Move on to part 2 >>> HERE

Wesley Wood

Wesley Wood is an aspiring film director. He would love to make GOOD films to help spread God's word and help Christians grow.


  1. vlonavy007 on April 26, 2020 at 7:35 pm

    This focuses on the wrong thing. The ONLY thing that matters is belief in Jesus the Christ. All other things are interesting but not truly important.

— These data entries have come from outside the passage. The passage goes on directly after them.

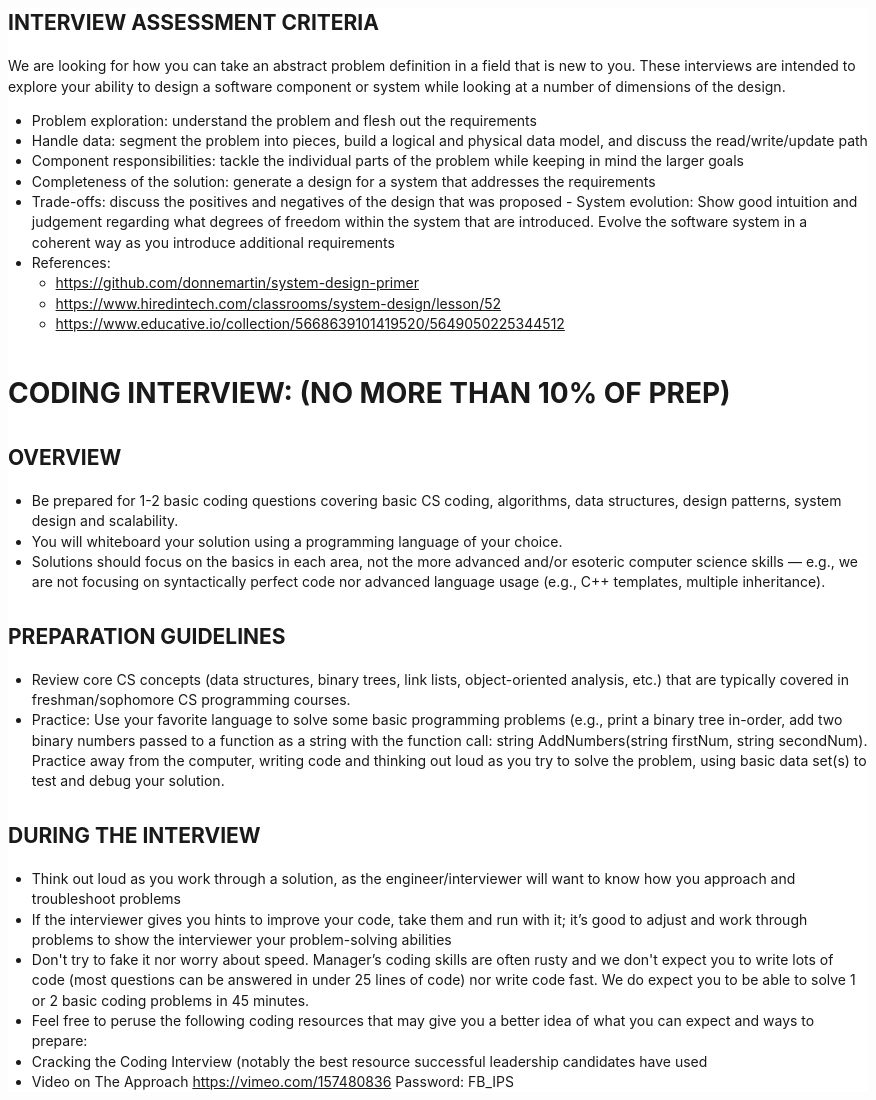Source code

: ## INTERVIEW ASSESSMENT CRITERIA

We are looking for how you can take an abstract problem definition in a field that is new to you. These interviews
are intended to explore your ability to design a software component or system while looking at a number of
dimensions of the design.

- Problem exploration: understand the problem and flesh out the requirements
- Handle data: segment the problem into pieces, build a logical and physical data model, and discuss the read/write/update path
- Component responsibilities: tackle the individual parts of the problem while keeping in mind the larger goals
- Completeness of the solution: generate a design for a system that addresses the requirements
- Trade-offs: discuss the positives and negatives of the design that was proposed - System evolution: Show good intuition and judgement regarding what degrees of freedom within the system that are introduced. Evolve the software system in a coherent way as you introduce additional requirements
- References:
  - https://github.com/donnemartin/system-design-primer
  - https://www.hiredintech.com/classrooms/system-design/lesson/52
  - https://www.educative.io/collection/5668639101419520/5649050225344512

# CODING INTERVIEW: (NO MORE THAN 10% OF PREP)

## OVERVIEW

- Be prepared for 1-2 basic coding questions covering basic CS coding, algorithms, data structures, design patterns, system design and scalability.
- You will whiteboard your solution using a programming language of your choice.
- Solutions should focus on the basics in each area, not the more advanced and/or esoteric computer science skills — e.g., we are not focusing on syntactically perfect code nor advanced language usage (e.g., C++ templates, multiple inheritance).

## PREPARATION GUIDELINES

- Review core CS concepts (data structures, binary trees, link lists, object-oriented analysis, etc.) that are typically covered in freshman/sophomore CS programming courses.
- Practice: Use your favorite language to solve some basic programming problems (e.g., print a binary tree in-order, add two binary numbers passed to a function as a string with the function call: string AddNumbers(string firstNum, string secondNum). Practice away from the computer, writing code and thinking out loud as you try to solve the problem, using basic data set(s) to test and debug your solution.

## DURING THE INTERVIEW

- Think out loud as you work through a solution, as the engineer/interviewer will want to know how you approach and troubleshoot problems
- If the interviewer gives you hints to improve your code, take them and run with it; it’s good to adjust and work through problems to show the interviewer your problem-solving abilities
- Don't try to fake it nor worry about speed. Manager’s coding skills are often rusty and we don't expect you to write lots of code (most questions can be answered in under 25 lines of code) nor write code fast. We do expect you to be able to solve 1 or 2 basic coding problems in 45 minutes.
- Feel free to peruse the following coding resources that may give you a better idea of what you can expect and ways to prepare:
- Cracking the Coding Interview (notably the best resource successful leadership candidates have used
- Video on The Approach https://vimeo.com/157480836 Password: FB_IPS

  2. Mickey on January 24, 2015 at 11:41 pm


    Thank you for taking the time to think on this and provide input. I would like to comment on your point of contention in Paul’s letters as I had similar concerns. 1st of all I don’t think Paul’s idea of staying single in this day and age is such a bad idea. It would take extreme devotion yet it would benifit a person to serve God to the fullest with no relationship responsibilities to a spouse. Marrying another flawed sinner as we all are is quite difficult even when both are dedicated to the lord. Of course I don’t mean that you can be single and not have problems. There would be the obligation to abstain from sexual immorality nagging until controlled if that’s possible which is why Paul then says to marry rather than burn with lust. So I don’t see that as dated. It’s much like a dedicated priest abstaining from anything other than service.
    Secondly; Paul’s comments on the women’s place in church. It’s often used to call the Bible anti-feminist. Turns out what Paul is referring to is a matter of recommendinc what’s best for a church service at the time if this particular letter. (Bare with me) The women hadn’t been previously aloud in service. When Christ followers started to allow everyone, women were still working to become equal and when attending church, would sit in balconies or in the back of the synagogue with the kids. They were asked to keep everything quiet so as not to disturb the service and encouraged to ask husbands for clarity later. While some interpretations of services would be muddied, this was merely an etiquette suggestion. Later, many churches wrongfully disallowed women to serve on church boards or even preach because of fumbling these verses.

    • Drew Camp on January 25, 2015 at 9:20 pm

      In regards to the women in the church verses, there are several times in his letters to the Corinthians that Paul would quote something the Corinthians were saying (Such as “All things are lawful for me”) to show them how wrong they were. So, while we can’t be positive that that’s what he’s doing here, it would would make some sense and line up somewhat better with his other teachings.